Text excerpt:
It has two major differences from golang.org/x/sync/semaphore:
1. It is prioritized, preferring to accept higher priority requests first.
2. Each queue of waiters is a CoDel, which is not fair but can behave better in a real-time system under load.
In order to minimize wait times for high-priority requests, it self balances using "debt." Debt is tracked per priority and is the number of tickets that must be left in the semaphore before a given request may be admitted.
Debt is self-adjusting: whenever a high-priority `Acquire()` cannot immediately be accepted, the debt for all lower priorities is increased. Intuitively, this request would not have had to wait if this debt already existed, so the semaphore self-corrects by adding it. Whenever a high-priority `Acquire()` can be admitted without waiting, then any existing debt may not have been necessary and so some of it is forgiven. Additionally, debt decays over time, since anything the semaphore has learned about a load pattern may become out-of-date as load changes.

Data shown:
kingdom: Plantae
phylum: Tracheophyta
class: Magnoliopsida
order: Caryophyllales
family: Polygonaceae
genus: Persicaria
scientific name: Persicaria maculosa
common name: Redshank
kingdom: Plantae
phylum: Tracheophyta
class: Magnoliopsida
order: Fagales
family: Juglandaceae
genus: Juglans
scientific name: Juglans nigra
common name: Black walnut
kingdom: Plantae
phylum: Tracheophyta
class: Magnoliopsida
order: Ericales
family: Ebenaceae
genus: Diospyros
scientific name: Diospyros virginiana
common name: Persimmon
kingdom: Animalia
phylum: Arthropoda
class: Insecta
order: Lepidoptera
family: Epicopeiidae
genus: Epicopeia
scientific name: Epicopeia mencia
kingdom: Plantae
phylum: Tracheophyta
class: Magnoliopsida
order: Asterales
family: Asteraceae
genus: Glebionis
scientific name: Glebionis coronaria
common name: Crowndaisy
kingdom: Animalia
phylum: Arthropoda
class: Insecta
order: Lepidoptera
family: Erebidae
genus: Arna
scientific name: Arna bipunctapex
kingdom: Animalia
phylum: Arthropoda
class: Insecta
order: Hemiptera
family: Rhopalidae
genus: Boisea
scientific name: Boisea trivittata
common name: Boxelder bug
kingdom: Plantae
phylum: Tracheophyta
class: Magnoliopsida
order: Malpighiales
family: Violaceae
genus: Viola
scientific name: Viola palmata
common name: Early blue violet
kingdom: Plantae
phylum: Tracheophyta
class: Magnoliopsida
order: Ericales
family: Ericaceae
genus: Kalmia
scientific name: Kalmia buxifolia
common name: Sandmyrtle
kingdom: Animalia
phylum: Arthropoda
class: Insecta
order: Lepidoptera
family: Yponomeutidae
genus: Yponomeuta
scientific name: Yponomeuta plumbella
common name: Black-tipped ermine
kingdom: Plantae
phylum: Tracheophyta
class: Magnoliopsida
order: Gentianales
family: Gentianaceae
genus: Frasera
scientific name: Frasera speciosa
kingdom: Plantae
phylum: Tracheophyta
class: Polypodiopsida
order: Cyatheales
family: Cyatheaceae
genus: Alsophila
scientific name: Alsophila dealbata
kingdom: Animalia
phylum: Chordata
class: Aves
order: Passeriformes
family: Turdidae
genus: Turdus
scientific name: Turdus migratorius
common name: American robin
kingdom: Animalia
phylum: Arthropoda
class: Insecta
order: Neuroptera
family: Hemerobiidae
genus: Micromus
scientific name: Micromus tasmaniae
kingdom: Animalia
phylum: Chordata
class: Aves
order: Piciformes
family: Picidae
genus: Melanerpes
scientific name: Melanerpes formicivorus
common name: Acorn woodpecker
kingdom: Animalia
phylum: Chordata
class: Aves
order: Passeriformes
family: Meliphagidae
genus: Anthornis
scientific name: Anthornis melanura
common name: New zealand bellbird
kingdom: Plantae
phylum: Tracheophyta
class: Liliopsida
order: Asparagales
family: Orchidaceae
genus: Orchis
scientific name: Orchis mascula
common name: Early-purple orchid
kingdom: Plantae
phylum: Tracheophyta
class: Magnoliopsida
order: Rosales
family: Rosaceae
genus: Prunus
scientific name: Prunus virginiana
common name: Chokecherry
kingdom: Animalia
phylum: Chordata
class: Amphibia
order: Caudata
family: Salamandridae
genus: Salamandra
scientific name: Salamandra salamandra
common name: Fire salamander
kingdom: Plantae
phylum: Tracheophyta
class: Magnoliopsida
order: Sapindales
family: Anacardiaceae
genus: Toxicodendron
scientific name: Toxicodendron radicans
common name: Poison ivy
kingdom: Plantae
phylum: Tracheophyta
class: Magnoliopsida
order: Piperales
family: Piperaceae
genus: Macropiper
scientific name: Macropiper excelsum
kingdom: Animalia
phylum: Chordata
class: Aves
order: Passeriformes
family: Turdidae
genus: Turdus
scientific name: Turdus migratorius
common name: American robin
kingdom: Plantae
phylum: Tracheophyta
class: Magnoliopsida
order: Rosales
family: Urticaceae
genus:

Assignment: Repeat the part of the semaphore text starting at "In order to" and ending at "as load changes.", word for word. The rows can be set aside; none of them is needed.

Answer space:
In order to minimize wait times for high-priority requests, it self balances using "debt." Debt is tracked per priority and is the number of tickets that must be left in the semaphore before a given request may be admitted.
Debt is self-adjusting: whenever a high-priority `Acquire()` cannot immediately be accepted, the debt for all lower priorities is increased. Intuitively, this request would not have had to wait if this debt already existed, so the semaphore self-corrects by adding it. Whenever a high-priority `Acquire()` can be admitted without waiting, then any existing debt may not have been necessary and so some of it is forgiven. Additionally, debt decays over time, since anything the semaphore has learned about a load pattern may become out-of-date as load changes.